The news is toxic propaganda, and nothing more. Nothing actionable.
Avoid at all costs.
When I see the "$1 introductory offer" I just think they are trying to trick me.
- give up capitalism for information, and rely on UBI and gov grants for art and media
- make the market great again with micropayments and subscriptions
Both of these have problems, but also both are better than ads, which have been an unmitigated disaster.
I'm honestly not sure why this isn't the standard. It solved all my news problems and fills all my news needs.
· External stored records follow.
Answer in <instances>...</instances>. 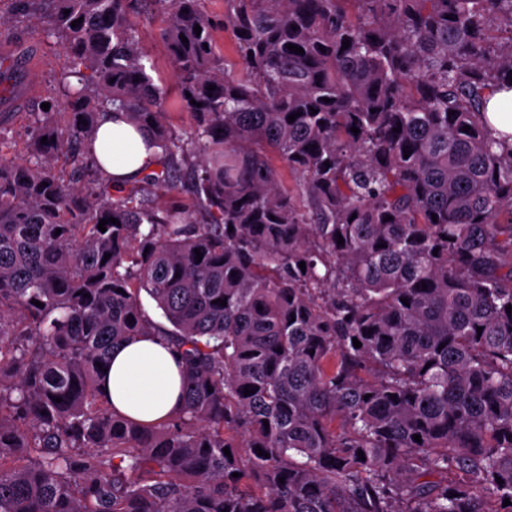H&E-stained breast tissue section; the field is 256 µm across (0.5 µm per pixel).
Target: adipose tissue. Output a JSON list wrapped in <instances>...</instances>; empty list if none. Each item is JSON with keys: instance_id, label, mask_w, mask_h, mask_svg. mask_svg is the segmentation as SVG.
Segmentation results:
<instances>
[{"instance_id": "adipose-tissue-1", "label": "adipose tissue", "mask_w": 512, "mask_h": 512, "mask_svg": "<svg viewBox=\"0 0 512 512\" xmlns=\"http://www.w3.org/2000/svg\"><path fill=\"white\" fill-rule=\"evenodd\" d=\"M97 168L113 185L131 184L157 166L156 149L118 113L100 114L92 145ZM183 367L178 354L156 336H139L115 348L103 397L121 415L142 423L175 416L183 407Z\"/></svg>"}]
</instances>
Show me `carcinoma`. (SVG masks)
<instances>
[{
    "instance_id": "obj_1",
    "label": "carcinoma",
    "mask_w": 512,
    "mask_h": 512,
    "mask_svg": "<svg viewBox=\"0 0 512 512\" xmlns=\"http://www.w3.org/2000/svg\"><path fill=\"white\" fill-rule=\"evenodd\" d=\"M14 2L78 87L0 157V512H512V134L486 117L512 0H224L233 75L203 0H145L187 138L129 0ZM112 108L159 168L88 193L55 163L96 171ZM187 164V202L159 205ZM148 334L184 367L150 424L99 391ZM140 21L141 45L144 53L150 59L154 69L150 71L156 84L161 81H168L172 89L171 96L176 98L172 86L173 63L169 53L159 37L160 29L164 26V18L159 15H152L149 18L136 14Z\"/></svg>"
}]
</instances>
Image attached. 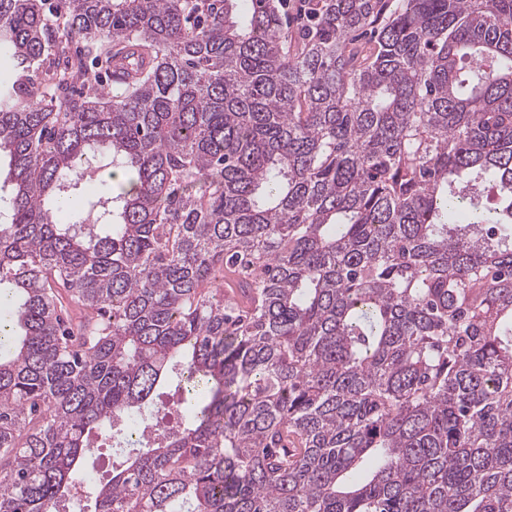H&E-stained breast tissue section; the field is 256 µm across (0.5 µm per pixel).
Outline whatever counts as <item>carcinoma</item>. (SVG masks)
<instances>
[{"mask_svg": "<svg viewBox=\"0 0 512 512\" xmlns=\"http://www.w3.org/2000/svg\"><path fill=\"white\" fill-rule=\"evenodd\" d=\"M284 2L0 0V512H512V0Z\"/></svg>", "mask_w": 512, "mask_h": 512, "instance_id": "obj_1", "label": "carcinoma"}]
</instances>
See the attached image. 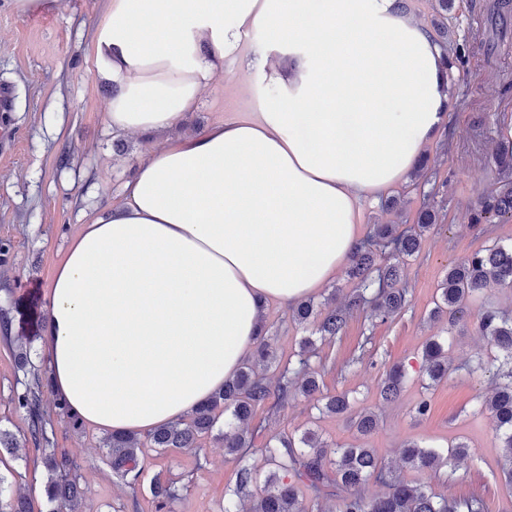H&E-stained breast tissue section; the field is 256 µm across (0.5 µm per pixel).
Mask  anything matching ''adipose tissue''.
<instances>
[{
    "instance_id": "1",
    "label": "adipose tissue",
    "mask_w": 512,
    "mask_h": 512,
    "mask_svg": "<svg viewBox=\"0 0 512 512\" xmlns=\"http://www.w3.org/2000/svg\"><path fill=\"white\" fill-rule=\"evenodd\" d=\"M249 36L254 116L141 158L54 271L44 356L92 426L147 432L221 391L266 305L341 270L363 201L405 180L453 106L440 46L396 0H107L108 125L174 127Z\"/></svg>"
}]
</instances>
I'm honestly not sure what these tiny news sites that have paywalls are thinking. The chances of me paying a monthly fee for news from a single source, let alone a tiny, local, single source, are less than zero.
I enjoy reading thorough publications written by actual humans who have something to say. Part of why I'm here. And I'd take micropayments over subscriptions anytime.
There's just one catch nobody seems to be eager to talk about. While I'm willing to pay that 1¢, if it's 1¢ + any identifying information, I'm out.
Subscriptions is a loyalty game. Convince users of your value and get them to commit to becoming a supporter for an extended period. Get them to install an app, accept breaking news alerts and lean on you as a trusted source.
Micropayments is neither. There's no obvious path to generate consistent micropayment revenue. Maybe for like long-form features, but not for daily newsrooms.
The real blocker has always been payment rails, not willingness. Credit card processing makes anything under ~$0.30 economically irrational. Lightning Network and L2 stablecoins have changed that math completely — sub-cent transactions with near-zero fees are live today.
The bundling debate is a red herring. What killed micropayments in 2005 was Visa minimums, not user psychology. Now that the infrastructure exists for actual sub-penny settlement, the experiment deserves a rerun with modern rails.
Information wants to be free.
not to mention that they're fundamentally incompatible with the american credit card cabal, which forces you into buying some goofy monopoly money that you're likely to overspend on regularly
It's a shame with articles like this that are otherwise insightful, they just lose me with sentences like that.
Like, if you don't have enough insight to recognize that bullshit is a general political issue, and has been forever, how can I rely on any other analysis you make?